> **WORK INSTRUCTIONS**:
Where a line of the data holds the word "degrees", copy that line.

> **ENTRIES SUPPLIED**:

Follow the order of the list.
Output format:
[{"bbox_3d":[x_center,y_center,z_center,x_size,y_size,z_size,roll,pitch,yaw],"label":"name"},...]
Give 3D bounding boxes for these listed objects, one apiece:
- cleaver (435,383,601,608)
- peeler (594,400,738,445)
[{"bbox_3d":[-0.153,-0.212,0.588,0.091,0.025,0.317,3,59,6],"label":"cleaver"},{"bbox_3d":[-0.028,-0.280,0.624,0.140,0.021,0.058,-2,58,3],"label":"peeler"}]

...

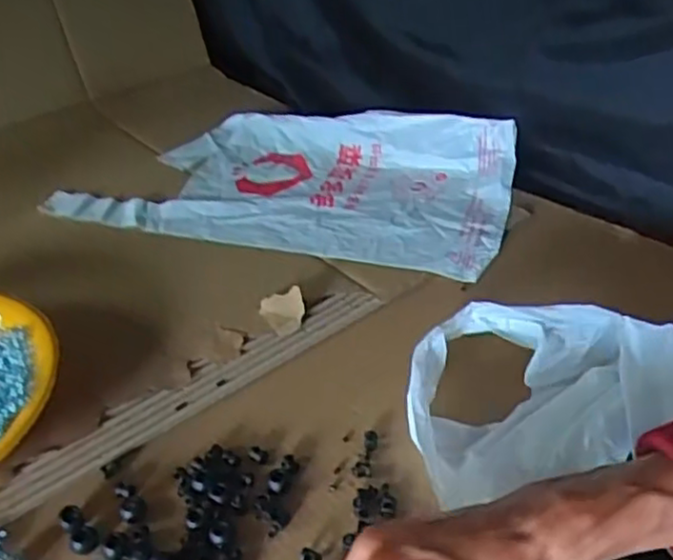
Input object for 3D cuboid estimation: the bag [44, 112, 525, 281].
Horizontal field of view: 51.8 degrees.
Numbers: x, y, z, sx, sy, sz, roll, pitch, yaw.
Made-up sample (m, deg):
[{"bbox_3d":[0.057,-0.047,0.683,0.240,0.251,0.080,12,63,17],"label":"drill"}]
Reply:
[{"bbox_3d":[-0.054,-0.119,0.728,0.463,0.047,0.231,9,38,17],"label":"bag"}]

==

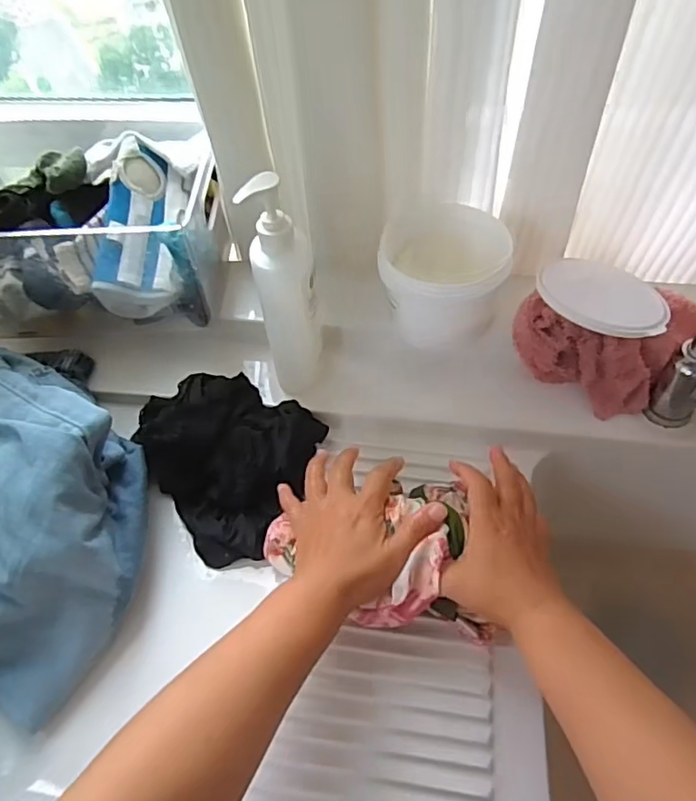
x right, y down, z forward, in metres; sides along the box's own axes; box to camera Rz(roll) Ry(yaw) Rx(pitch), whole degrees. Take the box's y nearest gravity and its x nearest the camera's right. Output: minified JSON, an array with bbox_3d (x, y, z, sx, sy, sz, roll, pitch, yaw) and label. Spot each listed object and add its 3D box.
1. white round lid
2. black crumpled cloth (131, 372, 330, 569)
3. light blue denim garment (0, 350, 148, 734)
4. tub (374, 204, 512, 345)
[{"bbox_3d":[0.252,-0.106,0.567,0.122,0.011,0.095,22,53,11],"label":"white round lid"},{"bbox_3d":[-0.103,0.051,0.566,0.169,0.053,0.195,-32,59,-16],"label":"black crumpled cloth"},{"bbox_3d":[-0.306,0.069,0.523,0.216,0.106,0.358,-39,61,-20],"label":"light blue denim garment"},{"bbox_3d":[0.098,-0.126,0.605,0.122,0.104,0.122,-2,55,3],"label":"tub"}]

> **ANSWER TO THIS TASK**:
Horizontal field of view: 51.8 degrees.
x right, y down, z forward, in metres; sides along the box's own axes; box to camera Rz(roll) Ry(yaw) Rx(pitch), whole degrees. Take the box's y nearest gravity and its x nearest the camera's right. Output: minified JSON, an array with bbox_3d (x, y, z, sx, sy, sz, roll, pitch, yaw) and label. Spot each listed object and add its 3D box.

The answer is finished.